7 Reasons You Must Tackle Your Credit Card Debt

Posted on Posted in Maintenance, Mindset, Money, Movement

Using a credit card is extremely convenient, especially if you don’t have cash available. You’ve heard the famous motto, “Don’t have the money now? No problem!” During the weeks you do not get paid, credit cards come in handy. But the problem comes the day after your direct deposit hits, and you’ve paid every billexcept your credit card. And guess what, the effect of not having enough money to pay it off causes the cycle of debt to run all over again.
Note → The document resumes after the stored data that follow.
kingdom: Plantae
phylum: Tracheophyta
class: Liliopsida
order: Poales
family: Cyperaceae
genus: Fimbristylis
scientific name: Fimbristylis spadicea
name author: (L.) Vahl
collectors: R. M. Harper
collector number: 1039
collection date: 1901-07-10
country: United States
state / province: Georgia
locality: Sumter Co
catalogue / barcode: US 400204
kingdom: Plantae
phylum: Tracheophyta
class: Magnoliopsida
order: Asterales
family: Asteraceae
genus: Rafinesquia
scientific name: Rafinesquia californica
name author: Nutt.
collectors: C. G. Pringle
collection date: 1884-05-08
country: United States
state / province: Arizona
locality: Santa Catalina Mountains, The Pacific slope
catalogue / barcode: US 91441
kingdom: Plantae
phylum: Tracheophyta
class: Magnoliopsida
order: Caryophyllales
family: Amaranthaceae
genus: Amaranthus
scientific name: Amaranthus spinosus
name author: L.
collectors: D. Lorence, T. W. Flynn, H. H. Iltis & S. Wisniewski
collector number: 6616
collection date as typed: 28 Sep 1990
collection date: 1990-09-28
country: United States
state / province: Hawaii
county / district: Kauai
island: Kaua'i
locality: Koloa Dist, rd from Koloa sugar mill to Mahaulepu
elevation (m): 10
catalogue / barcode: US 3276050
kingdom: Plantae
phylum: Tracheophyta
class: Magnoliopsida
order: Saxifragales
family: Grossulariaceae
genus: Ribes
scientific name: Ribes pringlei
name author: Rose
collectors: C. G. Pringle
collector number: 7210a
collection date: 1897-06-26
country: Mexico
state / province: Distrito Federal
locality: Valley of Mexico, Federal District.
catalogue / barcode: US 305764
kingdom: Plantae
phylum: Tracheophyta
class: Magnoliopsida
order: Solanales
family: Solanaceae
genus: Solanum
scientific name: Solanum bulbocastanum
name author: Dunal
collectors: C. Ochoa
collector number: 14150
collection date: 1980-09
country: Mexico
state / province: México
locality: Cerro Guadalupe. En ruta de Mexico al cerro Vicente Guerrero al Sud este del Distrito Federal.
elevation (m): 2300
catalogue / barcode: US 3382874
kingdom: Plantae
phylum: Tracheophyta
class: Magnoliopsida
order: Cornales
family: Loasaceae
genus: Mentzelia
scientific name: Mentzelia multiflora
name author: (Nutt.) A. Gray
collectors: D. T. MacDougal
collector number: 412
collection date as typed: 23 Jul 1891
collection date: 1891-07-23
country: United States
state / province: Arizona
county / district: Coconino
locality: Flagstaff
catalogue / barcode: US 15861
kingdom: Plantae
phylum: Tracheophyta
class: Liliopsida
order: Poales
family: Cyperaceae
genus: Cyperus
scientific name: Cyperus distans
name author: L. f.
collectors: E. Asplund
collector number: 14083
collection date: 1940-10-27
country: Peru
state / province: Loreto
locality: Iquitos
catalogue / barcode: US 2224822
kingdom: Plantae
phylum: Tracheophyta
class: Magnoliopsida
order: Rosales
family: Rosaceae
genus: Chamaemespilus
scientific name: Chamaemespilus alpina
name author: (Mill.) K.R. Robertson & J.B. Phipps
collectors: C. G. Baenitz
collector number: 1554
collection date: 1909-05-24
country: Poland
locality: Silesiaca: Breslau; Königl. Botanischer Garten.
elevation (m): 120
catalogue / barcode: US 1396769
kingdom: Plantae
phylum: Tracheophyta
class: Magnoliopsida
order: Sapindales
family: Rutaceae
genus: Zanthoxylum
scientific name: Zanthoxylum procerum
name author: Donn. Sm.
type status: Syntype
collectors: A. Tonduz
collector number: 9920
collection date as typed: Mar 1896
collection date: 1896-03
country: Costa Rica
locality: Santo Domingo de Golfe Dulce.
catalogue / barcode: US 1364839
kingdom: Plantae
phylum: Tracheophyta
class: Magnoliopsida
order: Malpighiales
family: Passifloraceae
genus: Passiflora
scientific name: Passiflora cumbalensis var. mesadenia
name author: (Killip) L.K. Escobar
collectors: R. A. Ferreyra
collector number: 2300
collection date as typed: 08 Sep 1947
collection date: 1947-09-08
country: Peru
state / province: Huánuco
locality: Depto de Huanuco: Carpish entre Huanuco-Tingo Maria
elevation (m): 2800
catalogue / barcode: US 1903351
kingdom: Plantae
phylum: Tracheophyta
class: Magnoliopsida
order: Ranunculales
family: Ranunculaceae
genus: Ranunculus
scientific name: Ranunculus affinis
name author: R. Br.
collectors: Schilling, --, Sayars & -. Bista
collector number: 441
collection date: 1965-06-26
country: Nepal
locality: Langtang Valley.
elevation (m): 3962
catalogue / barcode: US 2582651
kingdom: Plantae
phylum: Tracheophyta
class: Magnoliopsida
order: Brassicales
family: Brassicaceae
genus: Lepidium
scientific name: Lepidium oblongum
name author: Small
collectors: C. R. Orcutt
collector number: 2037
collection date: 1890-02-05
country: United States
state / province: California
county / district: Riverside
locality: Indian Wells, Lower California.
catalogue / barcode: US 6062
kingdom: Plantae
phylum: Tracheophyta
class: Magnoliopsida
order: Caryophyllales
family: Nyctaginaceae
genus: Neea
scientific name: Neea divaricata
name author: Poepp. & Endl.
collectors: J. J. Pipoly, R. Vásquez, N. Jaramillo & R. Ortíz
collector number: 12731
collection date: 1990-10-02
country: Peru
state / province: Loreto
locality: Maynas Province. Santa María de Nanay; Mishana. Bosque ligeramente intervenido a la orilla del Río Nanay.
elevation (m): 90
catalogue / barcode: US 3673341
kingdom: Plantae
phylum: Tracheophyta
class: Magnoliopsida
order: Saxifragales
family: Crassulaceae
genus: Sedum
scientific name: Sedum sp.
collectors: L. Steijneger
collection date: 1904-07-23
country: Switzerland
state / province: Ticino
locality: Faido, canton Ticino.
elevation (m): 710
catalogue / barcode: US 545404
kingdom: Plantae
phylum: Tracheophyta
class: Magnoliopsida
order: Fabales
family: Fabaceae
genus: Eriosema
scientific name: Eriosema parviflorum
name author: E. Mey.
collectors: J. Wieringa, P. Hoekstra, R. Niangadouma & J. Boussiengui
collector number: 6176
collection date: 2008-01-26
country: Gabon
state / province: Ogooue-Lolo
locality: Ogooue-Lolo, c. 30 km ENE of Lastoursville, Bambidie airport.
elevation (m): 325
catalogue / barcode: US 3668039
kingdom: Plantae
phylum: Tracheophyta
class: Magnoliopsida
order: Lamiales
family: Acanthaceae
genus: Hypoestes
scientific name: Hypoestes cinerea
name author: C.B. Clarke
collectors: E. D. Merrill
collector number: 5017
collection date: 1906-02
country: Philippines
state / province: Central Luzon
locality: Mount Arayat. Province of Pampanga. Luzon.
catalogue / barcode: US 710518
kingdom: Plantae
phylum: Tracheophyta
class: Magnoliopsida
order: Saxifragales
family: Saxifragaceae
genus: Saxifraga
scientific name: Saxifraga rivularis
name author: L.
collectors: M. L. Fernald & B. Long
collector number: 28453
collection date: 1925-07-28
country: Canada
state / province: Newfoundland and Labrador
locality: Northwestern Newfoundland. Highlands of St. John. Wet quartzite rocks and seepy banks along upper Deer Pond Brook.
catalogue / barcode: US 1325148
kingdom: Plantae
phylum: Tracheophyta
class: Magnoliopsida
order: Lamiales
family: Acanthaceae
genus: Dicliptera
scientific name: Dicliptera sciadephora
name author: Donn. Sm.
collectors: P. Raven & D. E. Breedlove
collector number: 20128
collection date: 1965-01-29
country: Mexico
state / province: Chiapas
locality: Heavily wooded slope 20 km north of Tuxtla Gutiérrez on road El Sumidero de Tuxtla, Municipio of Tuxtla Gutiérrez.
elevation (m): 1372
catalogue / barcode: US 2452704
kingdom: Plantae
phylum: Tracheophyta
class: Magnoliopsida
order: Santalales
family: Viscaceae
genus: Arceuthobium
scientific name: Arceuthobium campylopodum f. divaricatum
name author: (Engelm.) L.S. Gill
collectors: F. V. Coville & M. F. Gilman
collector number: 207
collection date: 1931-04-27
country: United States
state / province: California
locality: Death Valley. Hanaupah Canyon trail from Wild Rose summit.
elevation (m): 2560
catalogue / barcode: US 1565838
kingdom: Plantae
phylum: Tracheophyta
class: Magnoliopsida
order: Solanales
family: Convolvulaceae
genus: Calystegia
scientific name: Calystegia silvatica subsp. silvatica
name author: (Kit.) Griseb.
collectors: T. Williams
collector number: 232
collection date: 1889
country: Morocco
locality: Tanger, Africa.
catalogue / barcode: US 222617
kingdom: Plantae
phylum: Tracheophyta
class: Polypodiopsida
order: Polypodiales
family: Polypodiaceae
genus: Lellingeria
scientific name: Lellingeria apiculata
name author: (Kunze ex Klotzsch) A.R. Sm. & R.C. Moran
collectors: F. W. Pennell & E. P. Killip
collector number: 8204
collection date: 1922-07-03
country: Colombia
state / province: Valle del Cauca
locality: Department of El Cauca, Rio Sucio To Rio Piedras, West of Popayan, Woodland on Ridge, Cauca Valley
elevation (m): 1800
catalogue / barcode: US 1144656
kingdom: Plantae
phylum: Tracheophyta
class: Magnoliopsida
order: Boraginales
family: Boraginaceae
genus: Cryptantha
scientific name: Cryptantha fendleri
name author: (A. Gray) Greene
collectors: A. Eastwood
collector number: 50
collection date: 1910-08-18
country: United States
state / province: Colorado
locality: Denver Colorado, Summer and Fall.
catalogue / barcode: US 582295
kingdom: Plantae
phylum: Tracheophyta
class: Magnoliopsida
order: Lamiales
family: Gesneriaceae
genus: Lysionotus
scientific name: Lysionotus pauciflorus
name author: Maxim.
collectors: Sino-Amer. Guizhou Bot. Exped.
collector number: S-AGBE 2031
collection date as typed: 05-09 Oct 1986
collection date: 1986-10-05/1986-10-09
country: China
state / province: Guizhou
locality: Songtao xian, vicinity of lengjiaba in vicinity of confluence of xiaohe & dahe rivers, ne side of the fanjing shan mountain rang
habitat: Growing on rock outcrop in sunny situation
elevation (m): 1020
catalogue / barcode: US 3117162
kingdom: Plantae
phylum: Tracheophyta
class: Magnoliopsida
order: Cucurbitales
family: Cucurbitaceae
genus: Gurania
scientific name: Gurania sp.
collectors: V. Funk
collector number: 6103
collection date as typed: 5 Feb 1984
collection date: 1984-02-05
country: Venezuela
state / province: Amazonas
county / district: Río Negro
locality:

Bring that cycle to a halt, and you’ll be able to:

  1. Stop paying late fees: One of the ways credit card companies make money is if you, the borrower, cannot afford to pay the minimum payment after the due date. If you missed your payment for the first time, the highest amount you would pay is $27 and $38 for missed payments thereafter. This fee can be damaging to your cashflow especially if the charge you did not pay was less than the late fee. Say you’re late every month; you could lose $434-$444 in late fees alone. Do you know what you could use $400 for? An all inclusive vacation, a few shares of stocks, contribution towards an Individual Retirement Account (IRA), an emergency fund, or to start your side hustle. Remember: Freedom fighters never pay fees for anything.
  2. Stop paying interest: Also called Annual Percentage Rate in credit card language, interest is another way creditors make money if you do not pay the balance in full by the due date. The average interest rate for credit cards is 15%, and the maximum interest rate is 29.99% in 2016.
  3. Control your spending: Your swiping habits may suggest you love to spend money while your bank account suggests you need to stop.
  4. Understand needs vs. wants: This is one of the most basic principles of personal finance, but also the most difficult to grasp. Needs are things you cannot live without, such as food, clothing, transportation, and shelter. Wants are things you can live without, such as eating out every day, $300 pair of jeans, or a luxury car.
  5. Leave a legacy, not a tragedy: Your children, grandchildren, great-grandchildren, and other family members do not want to inherit your debt or your habits that will reinforce the cycle.
  6. Start gaining interest: Did you know you don’t have to be solely a borrower, but you can be a lender as well? If you have a checking account with your local bank, you are already a lender. However, you can take advantage of earning long term interest by investing in low cost mutual funds (a collective of stocks and bonds) in your company sponsored 401k, individual stocks, as well as an Individual Retirement account.
  7. Start a freedom fund: Mostly referred to as your emergency fund, which is an account dedicated to your peace of mind if a loss should occur. With this fund, you’ll have the freedom to pay 3 to 6 months’ worth of expenses without going in to debt. If you don’t have any current debt but don’t have anything saved, you’re still in debt. $0 saved is debt within itself. Three to six months may seem like more than you can save right now, and that’s okay. You can take a small step today by automating what you can afford to save in a online-only high yield savings account.